AP treatment can be regarded as a promising and effective preservative of delaying quality deterioration and improving antioxidant capacity of 'Jinshayou' pummelo fruit during storage at room temperature.

Methods

The goal of this research was to investigate how AP (at 0.5% and 1.0%) influences senescence-related physiological parameters and antioxidant capacity of 'Jinshayou' pummelo fruits stored at 20°C for 90 d.

Results

The treating pummelo fruit with AP could effectively retard the loss of green color and internal nutritional quality, resulting in higher levels of total soluble solid (TSS) content, titratable acidity (TA) content and pericarp firmness, thus maintaining the overall quality.
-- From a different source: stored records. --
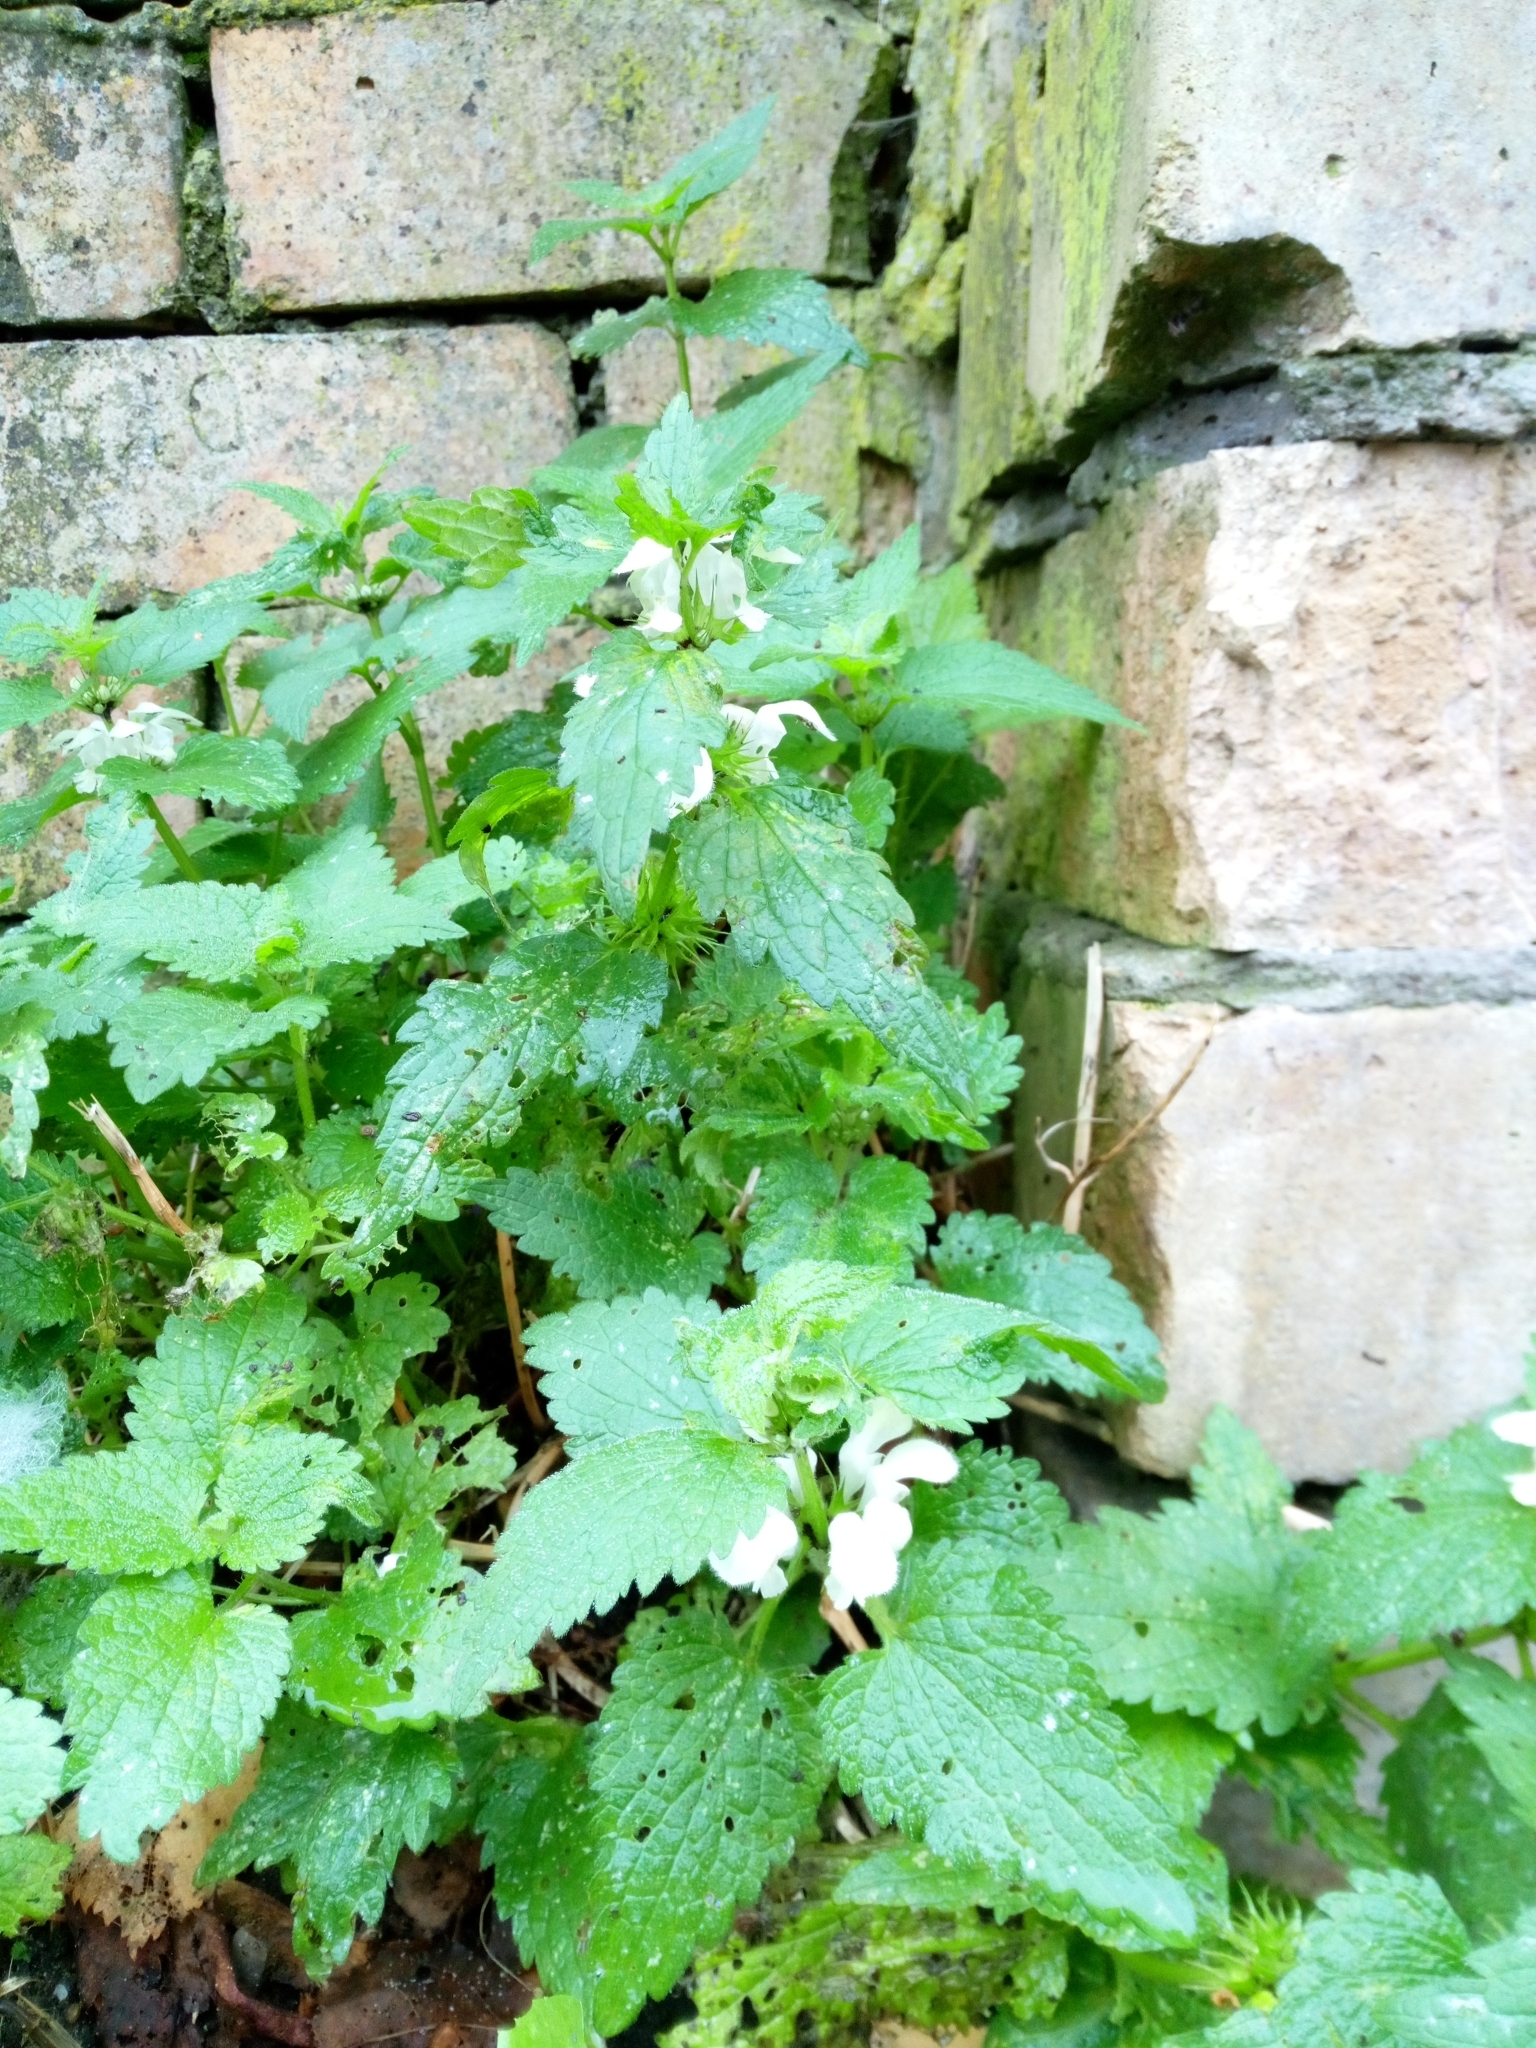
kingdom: Plantae
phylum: Tracheophyta
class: Magnoliopsida
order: Lamiales
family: Lamiaceae
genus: Lamium
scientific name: Lamium album
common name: White dead-nettle
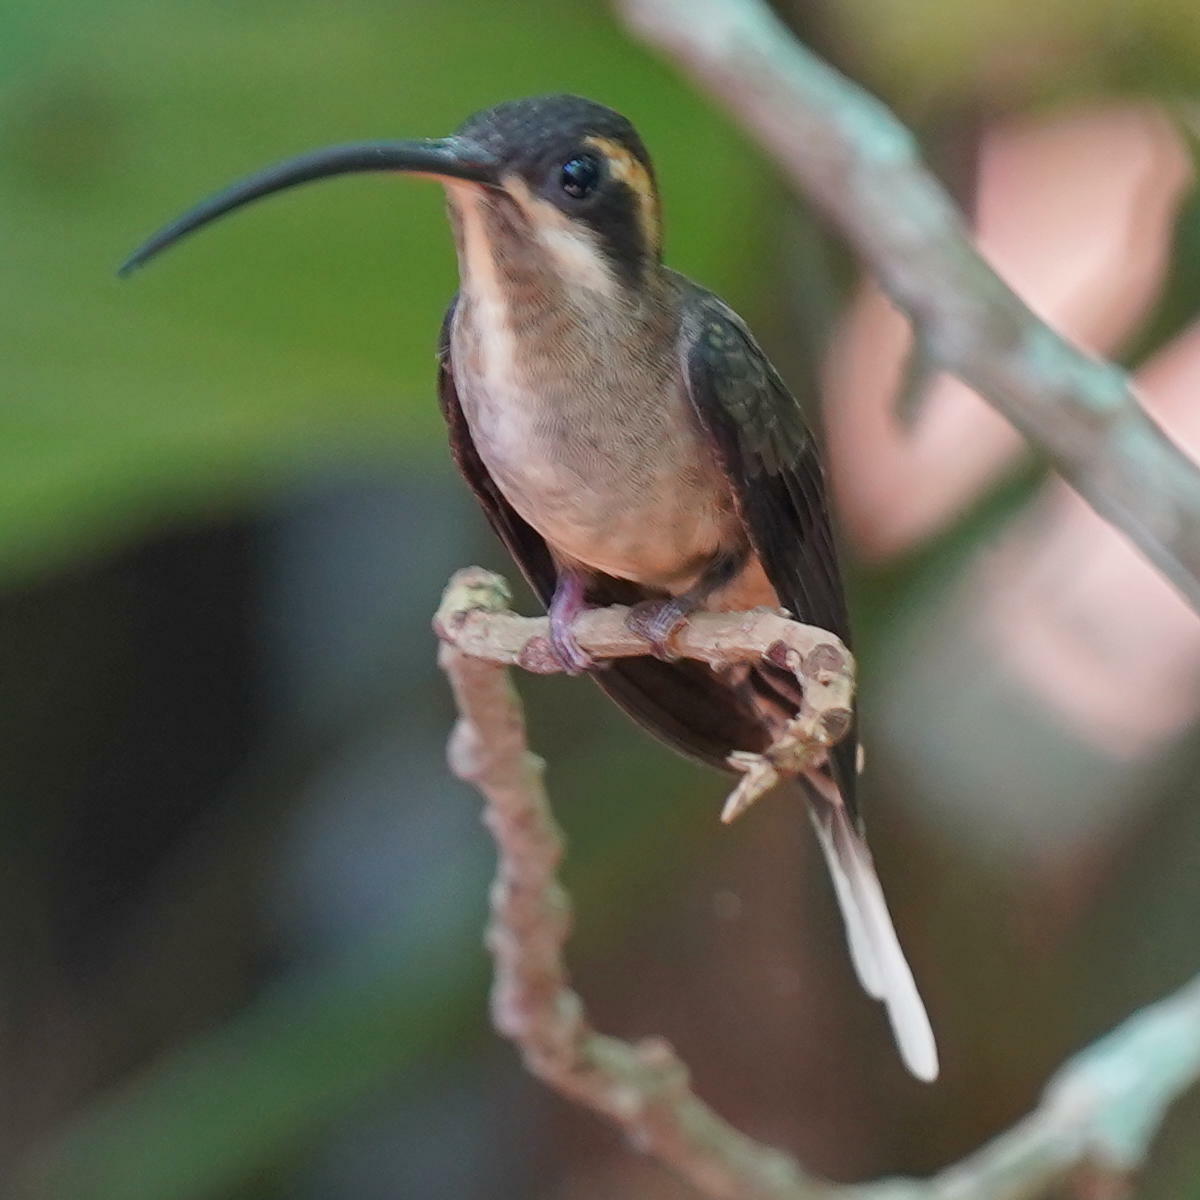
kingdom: Animalia
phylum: Chordata
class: Aves
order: Apodiformes
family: Trochilidae
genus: Phaethornis
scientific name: Phaethornis longirostris
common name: Long-billed hermit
Concurrently, AP treatment promoted the increases in ascorbic acid, reduced glutathione, total phenols (TP) and total flavonoids (TF) contents, increased the scavenging rates of 2,2-diphenyl-1-picryl-hydrazyl-hydrate (DPPH) and hydroxyl radical (•OH), and enhanced the activities of superoxide dismutase (SOD), catalase, peroxidase, ascorbate peroxidase (APX), and glutathione reductase (GR) as well as their encoding genes expression (CmSOD, CmCAT, CmPOD, CmAPX, and CmGR), reducing the increases in electrolyte leakage, malondialdehyde content and hydrogen peroxide level, resulting in lower fruit decay rate and weight loss rate. The storage quality of 'Jinshayou' pummelo fruit was found to be maintained best with a 1.0% AP concentration.